Filter the entries for the word "Bundle". Copy each line in which it occurs.

→ **MATERIAL FOR THE TASK**:
Start of Block

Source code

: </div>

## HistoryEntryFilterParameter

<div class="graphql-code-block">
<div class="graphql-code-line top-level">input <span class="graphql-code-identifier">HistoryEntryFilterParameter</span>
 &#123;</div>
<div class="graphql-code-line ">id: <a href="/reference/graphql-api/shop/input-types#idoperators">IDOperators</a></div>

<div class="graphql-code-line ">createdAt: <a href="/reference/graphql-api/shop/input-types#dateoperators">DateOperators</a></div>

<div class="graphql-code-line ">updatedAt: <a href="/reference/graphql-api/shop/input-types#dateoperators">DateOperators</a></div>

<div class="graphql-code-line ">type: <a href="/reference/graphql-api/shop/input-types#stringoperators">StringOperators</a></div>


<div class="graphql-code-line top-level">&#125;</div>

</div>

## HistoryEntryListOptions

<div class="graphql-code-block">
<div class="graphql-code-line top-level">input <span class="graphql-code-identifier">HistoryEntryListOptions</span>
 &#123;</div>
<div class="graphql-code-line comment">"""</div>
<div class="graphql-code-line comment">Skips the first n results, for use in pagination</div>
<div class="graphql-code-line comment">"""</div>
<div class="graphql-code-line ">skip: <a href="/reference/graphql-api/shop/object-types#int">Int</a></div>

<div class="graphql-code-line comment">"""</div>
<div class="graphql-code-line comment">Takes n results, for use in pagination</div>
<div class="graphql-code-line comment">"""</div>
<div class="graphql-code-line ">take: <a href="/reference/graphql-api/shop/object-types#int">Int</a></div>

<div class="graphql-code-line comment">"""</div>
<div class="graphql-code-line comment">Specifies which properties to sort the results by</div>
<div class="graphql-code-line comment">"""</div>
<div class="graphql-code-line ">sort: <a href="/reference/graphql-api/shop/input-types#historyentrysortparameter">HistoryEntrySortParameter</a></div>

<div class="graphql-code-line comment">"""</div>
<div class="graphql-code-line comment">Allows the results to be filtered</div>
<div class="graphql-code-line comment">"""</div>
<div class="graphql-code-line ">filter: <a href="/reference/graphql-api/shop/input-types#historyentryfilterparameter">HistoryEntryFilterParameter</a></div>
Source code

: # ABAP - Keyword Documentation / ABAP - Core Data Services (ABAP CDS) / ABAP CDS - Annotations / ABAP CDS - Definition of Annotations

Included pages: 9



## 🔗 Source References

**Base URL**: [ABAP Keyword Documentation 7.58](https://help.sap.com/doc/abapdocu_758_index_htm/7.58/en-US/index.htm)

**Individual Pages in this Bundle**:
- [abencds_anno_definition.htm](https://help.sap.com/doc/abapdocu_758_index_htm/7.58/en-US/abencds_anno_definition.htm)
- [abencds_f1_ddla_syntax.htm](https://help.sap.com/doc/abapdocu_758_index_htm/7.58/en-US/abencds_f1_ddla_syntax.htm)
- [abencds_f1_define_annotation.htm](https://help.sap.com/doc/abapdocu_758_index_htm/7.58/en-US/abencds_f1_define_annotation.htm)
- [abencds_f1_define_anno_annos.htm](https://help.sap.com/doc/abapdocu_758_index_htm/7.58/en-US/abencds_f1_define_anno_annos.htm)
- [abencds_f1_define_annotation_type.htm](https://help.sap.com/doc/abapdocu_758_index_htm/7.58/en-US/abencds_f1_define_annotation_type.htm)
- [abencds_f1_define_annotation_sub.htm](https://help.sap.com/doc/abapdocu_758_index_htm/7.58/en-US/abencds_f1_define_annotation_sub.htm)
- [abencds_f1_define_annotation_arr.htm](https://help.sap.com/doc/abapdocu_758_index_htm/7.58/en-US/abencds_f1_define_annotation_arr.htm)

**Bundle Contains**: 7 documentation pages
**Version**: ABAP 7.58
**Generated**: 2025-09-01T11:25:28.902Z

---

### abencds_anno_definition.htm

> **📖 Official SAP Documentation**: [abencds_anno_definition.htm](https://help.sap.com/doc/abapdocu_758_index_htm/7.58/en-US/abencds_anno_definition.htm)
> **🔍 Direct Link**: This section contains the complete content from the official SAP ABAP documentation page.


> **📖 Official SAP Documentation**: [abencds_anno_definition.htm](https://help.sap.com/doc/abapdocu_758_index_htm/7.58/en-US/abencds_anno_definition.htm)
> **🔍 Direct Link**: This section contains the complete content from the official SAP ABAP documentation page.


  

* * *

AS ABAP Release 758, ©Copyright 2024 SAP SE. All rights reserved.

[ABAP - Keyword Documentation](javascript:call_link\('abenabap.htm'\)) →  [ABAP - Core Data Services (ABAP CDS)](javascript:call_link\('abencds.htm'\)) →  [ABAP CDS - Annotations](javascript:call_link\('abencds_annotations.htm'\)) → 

End of Block

→ **RESPONSE TO THIS TASK**:
**Individual Pages in this Bundle**:
**Bundle Contains**: 7 documentation pages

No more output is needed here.